RNA therapeutics all rely on chemical modifications, which help to stabilise these molecules against nucleases and are paramount to their drug-like properties. Critically, such modifications are also essential to blunt activation of innate immune nucleic acid sensors by such RNA therapeutics, but a detailed mechanistic understanding of how this operates remains poorly defined.
We have now made the ground-breaking discovery that degradation fragments as short as three bases (3-mers) from 2’O-methyl-modified phosphorothioate gapmer antisense oligonucleotides can directly bind Toll-Like Receptor (TLR) 7 and TLR8 to impair their RNA sensing activity. Systematic analyses have identified the optimal 3-mer sequences and chemistries impacting TLR7/8 signalling. Functionally, select 3-mer oligonucleotides have divergent effects on TLR8 activity, allowing for both inhibition or potentiation in a sequence-dependent manner, while TLR7 sensing is strictly suppressed by immunoregulatory 3-mers. Mechanistically, molecular dynamics analyses indicate that antagonistic 3-mers do not bind as well as agonistic 3-mers to site 2 of TLR7, potentially underlying their inhibitory function. Critically, TLR7-inhibiting 3-mer oligonucleotides showed significant protection against systemic and topical TLR7-driven inflammation in vivo.
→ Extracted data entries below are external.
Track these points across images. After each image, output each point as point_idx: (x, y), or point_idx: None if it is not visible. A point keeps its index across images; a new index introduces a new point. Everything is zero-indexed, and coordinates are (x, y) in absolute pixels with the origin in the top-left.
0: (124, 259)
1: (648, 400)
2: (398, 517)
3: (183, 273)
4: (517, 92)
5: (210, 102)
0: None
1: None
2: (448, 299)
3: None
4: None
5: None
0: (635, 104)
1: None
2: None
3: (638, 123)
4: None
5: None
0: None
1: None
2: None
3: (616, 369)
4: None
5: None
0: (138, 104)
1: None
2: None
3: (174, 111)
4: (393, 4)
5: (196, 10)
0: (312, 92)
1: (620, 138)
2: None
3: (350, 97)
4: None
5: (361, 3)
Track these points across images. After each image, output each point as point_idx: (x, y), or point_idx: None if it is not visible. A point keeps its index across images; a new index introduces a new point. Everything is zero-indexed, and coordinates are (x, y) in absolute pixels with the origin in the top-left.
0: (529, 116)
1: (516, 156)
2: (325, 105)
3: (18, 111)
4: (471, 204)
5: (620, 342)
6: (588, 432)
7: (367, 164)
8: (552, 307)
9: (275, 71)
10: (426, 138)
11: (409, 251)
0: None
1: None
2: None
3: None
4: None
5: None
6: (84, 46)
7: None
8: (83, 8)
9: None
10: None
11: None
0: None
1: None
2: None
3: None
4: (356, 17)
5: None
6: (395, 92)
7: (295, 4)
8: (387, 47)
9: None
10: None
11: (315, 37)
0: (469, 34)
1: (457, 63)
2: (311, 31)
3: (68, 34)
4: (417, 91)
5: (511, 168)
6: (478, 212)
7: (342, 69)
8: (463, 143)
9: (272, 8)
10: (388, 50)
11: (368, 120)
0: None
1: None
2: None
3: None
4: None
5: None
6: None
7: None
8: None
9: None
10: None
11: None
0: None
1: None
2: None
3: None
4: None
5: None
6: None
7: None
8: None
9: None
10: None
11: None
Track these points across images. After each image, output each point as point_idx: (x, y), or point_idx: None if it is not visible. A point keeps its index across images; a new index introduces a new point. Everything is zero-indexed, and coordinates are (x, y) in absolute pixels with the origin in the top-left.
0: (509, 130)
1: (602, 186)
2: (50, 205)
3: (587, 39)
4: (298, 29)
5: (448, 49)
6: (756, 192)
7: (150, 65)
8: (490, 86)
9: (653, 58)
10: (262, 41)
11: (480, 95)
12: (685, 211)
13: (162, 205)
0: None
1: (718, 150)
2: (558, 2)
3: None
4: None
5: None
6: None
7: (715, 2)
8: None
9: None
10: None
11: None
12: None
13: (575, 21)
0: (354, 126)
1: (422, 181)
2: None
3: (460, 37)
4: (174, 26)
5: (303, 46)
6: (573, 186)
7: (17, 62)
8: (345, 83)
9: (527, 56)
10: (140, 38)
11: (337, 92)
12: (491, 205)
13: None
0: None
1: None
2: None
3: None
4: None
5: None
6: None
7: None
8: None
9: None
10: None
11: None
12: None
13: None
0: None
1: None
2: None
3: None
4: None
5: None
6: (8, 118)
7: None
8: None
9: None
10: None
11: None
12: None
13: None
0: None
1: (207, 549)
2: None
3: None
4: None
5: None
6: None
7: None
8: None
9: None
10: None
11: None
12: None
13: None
Collectively, our findings add to the understanding of TLR7/8 sensing of RNA, indicating a complex interplay between activating and inhibiting fragments according to base and sugar modification of their nucleotides. Our studies suggest that the distinction between self and non-self RNA by TLR7/8 relies on the competitive activities of 3-base long “immune codons”, acting as agonists or antagonists. Finally, our work defines a novel class of ultra-short immunomodulatory oligonucleotides with a broad range of potential therapeutic applications.